● What you will do: Reproduce, without any change, the lines of the records below, starting at the line that contains "family: Hymenophyllaceae" and ending at the line that contains "collectors: I. Franc", with both of those lines included.

Recorded data:
Start

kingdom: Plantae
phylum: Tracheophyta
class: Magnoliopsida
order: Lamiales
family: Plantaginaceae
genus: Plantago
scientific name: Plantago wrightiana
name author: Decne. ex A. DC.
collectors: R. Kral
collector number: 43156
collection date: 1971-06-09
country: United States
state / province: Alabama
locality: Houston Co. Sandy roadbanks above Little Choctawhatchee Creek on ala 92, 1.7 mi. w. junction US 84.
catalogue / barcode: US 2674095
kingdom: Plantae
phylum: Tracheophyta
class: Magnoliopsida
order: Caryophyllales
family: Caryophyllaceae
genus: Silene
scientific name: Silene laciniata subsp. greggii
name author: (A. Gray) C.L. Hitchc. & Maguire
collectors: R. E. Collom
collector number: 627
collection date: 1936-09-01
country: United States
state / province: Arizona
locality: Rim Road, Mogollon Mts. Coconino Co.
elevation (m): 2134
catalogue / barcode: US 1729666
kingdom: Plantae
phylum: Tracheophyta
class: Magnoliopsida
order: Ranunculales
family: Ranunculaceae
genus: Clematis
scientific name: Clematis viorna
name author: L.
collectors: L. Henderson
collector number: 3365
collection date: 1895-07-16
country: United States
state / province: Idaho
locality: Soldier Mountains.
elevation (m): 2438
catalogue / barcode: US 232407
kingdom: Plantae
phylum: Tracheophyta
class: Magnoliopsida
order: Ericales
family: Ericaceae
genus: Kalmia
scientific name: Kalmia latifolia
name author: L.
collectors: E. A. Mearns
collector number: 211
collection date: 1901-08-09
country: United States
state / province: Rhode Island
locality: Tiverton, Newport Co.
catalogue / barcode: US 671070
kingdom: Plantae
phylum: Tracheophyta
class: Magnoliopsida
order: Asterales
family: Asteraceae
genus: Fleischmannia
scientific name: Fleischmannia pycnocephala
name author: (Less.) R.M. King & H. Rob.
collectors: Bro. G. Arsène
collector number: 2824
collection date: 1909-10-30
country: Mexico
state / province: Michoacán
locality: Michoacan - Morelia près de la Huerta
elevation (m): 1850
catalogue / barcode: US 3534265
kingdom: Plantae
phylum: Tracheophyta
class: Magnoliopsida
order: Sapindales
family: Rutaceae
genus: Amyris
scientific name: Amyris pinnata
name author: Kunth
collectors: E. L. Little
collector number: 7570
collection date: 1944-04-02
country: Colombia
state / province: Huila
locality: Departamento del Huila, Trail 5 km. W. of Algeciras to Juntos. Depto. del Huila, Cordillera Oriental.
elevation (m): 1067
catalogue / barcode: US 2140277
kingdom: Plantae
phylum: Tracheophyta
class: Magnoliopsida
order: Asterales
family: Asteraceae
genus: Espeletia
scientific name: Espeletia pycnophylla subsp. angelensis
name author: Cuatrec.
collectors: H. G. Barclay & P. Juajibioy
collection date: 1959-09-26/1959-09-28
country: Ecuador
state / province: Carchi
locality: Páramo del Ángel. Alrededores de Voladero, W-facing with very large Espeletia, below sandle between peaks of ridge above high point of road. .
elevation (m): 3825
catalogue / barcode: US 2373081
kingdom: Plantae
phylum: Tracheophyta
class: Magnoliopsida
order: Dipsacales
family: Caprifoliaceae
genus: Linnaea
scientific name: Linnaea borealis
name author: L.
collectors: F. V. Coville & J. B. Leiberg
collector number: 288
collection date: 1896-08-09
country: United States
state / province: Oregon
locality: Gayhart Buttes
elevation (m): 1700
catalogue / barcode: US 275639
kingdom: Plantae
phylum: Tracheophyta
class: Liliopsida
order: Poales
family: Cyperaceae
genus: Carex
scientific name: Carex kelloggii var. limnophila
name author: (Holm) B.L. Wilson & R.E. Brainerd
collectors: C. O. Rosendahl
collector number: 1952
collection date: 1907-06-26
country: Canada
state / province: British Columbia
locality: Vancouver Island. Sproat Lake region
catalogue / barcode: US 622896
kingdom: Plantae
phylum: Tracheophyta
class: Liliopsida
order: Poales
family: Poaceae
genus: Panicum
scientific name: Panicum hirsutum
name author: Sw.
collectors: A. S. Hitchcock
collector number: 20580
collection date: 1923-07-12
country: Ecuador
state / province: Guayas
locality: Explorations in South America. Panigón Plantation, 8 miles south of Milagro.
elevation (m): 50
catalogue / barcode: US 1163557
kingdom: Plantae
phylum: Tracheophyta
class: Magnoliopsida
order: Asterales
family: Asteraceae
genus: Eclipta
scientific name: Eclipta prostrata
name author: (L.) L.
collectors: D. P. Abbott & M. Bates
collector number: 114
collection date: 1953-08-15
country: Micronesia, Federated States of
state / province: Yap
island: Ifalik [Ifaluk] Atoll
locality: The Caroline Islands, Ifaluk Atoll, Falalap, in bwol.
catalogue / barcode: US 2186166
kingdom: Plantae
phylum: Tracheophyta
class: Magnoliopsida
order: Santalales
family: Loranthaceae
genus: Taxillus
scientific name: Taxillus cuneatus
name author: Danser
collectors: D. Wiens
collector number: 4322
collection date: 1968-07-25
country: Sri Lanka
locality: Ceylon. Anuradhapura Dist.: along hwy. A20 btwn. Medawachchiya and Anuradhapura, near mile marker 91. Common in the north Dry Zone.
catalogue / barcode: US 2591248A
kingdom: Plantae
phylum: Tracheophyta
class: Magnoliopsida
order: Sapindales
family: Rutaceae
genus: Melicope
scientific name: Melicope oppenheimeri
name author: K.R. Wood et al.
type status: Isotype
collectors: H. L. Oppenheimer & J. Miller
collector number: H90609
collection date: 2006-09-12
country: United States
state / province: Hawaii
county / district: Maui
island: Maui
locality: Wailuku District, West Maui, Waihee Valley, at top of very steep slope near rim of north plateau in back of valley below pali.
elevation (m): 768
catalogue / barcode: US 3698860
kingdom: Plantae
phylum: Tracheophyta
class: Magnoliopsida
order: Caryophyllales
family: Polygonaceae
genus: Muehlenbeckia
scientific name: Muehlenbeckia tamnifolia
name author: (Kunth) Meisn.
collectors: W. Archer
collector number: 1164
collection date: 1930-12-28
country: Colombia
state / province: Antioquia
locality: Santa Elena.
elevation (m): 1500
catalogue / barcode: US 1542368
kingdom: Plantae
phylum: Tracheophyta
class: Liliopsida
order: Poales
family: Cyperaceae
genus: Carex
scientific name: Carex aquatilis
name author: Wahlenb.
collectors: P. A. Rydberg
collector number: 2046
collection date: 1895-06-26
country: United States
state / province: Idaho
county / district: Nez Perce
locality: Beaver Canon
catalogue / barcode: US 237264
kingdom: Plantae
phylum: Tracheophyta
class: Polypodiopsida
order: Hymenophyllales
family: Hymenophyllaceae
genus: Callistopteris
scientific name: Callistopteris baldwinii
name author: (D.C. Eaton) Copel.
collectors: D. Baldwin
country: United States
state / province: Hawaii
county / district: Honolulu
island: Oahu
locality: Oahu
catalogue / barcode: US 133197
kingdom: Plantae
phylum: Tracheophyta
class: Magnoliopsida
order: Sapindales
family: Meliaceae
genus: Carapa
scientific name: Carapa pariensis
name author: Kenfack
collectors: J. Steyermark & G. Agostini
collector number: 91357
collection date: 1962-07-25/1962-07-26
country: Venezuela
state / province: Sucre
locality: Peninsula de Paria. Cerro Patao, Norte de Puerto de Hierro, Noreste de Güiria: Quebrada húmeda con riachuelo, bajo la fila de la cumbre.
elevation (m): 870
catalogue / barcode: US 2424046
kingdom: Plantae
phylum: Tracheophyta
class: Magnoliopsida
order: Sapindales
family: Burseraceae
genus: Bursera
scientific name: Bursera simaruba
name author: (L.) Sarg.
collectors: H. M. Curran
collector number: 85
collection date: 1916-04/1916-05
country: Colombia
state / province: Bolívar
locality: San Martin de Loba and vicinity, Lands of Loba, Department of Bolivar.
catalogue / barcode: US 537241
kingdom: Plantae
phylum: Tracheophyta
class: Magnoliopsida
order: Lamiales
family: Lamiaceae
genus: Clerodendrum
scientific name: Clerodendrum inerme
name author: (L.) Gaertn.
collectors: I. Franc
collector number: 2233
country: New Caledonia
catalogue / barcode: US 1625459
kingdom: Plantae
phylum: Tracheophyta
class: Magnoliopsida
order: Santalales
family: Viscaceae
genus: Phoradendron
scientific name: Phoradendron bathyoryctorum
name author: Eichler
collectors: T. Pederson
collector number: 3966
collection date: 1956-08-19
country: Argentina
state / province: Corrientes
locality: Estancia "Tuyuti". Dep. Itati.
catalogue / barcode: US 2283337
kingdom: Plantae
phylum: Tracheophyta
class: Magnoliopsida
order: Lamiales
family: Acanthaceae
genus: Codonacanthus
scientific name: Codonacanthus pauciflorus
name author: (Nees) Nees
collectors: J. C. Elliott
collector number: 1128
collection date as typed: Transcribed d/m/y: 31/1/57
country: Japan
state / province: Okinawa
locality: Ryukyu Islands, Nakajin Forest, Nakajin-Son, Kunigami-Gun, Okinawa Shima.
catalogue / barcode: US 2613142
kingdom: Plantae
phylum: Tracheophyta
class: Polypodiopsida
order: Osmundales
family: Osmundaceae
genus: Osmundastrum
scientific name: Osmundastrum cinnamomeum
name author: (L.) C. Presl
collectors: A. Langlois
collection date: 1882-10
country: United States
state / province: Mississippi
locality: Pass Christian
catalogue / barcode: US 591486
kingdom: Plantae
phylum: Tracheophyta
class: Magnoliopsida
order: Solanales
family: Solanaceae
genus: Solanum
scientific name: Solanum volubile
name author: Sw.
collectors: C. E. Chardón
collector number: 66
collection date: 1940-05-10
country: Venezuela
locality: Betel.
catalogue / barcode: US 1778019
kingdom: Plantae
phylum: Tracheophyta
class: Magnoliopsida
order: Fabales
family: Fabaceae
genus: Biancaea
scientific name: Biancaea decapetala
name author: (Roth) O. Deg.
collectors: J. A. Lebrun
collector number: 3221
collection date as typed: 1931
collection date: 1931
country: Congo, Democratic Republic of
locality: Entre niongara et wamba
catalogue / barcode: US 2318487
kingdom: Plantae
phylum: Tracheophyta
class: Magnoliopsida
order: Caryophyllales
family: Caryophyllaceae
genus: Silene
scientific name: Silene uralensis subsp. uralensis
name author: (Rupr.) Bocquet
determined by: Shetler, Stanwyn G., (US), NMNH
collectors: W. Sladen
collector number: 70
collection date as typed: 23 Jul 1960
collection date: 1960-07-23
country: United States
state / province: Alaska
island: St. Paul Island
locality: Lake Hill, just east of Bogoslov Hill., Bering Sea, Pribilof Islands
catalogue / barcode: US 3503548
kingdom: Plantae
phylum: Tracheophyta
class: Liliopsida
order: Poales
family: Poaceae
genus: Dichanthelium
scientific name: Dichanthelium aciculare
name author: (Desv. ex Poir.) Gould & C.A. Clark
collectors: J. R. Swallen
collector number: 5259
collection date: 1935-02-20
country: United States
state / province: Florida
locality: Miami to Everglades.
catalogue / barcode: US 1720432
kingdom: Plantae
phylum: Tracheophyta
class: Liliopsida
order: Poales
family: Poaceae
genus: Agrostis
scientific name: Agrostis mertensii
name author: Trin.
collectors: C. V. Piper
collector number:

End

● Answer for this exercise:
family: Hymenophyllaceae
genus: Callistopteris
scientific name: Callistopteris baldwinii
name author: (D.C. Eaton) Copel.
collectors: D. Baldwin
country: United States
state / province: Hawaii
county / district: Honolulu
island: Oahu
locality: Oahu
catalogue / barcode: US 133197
kingdom: Plantae
phylum: Tracheophyta
class: Magnoliopsida
order: Sapindales
family: Meliaceae
genus: Carapa
scientific name: Carapa pariensis
name author: Kenfack
collectors: J. Steyermark & G. Agostini
collector number: 91357
collection date: 1962-07-25/1962-07-26
country: Venezuela
state / province: Sucre
locality: Peninsula de Paria. Cerro Patao, Norte de Puerto de Hierro, Noreste de Güiria: Quebrada húmeda con riachuelo, bajo la fila de la cumbre.
elevation (m): 870
catalogue / barcode: US 2424046
kingdom: Plantae
phylum: Tracheophyta
class: Magnoliopsida
order: Sapindales
family: Burseraceae
genus: Bursera
scientific name: Bursera simaruba
name author: (L.) Sarg.
collectors: H. M. Curran
collector number: 85
collection date: 1916-04/1916-05
country: Colombia
state / province: Bolívar
locality: San Martin de Loba and vicinity, Lands of Loba, Department of Bolivar.
catalogue / barcode: US 537241
kingdom: Plantae
phylum: Tracheophyta
class: Magnoliopsida
order: Lamiales
family: Lamiaceae
genus: Clerodendrum
scientific name: Clerodendrum inerme
name author: (L.) Gaertn.
collectors: I. Franc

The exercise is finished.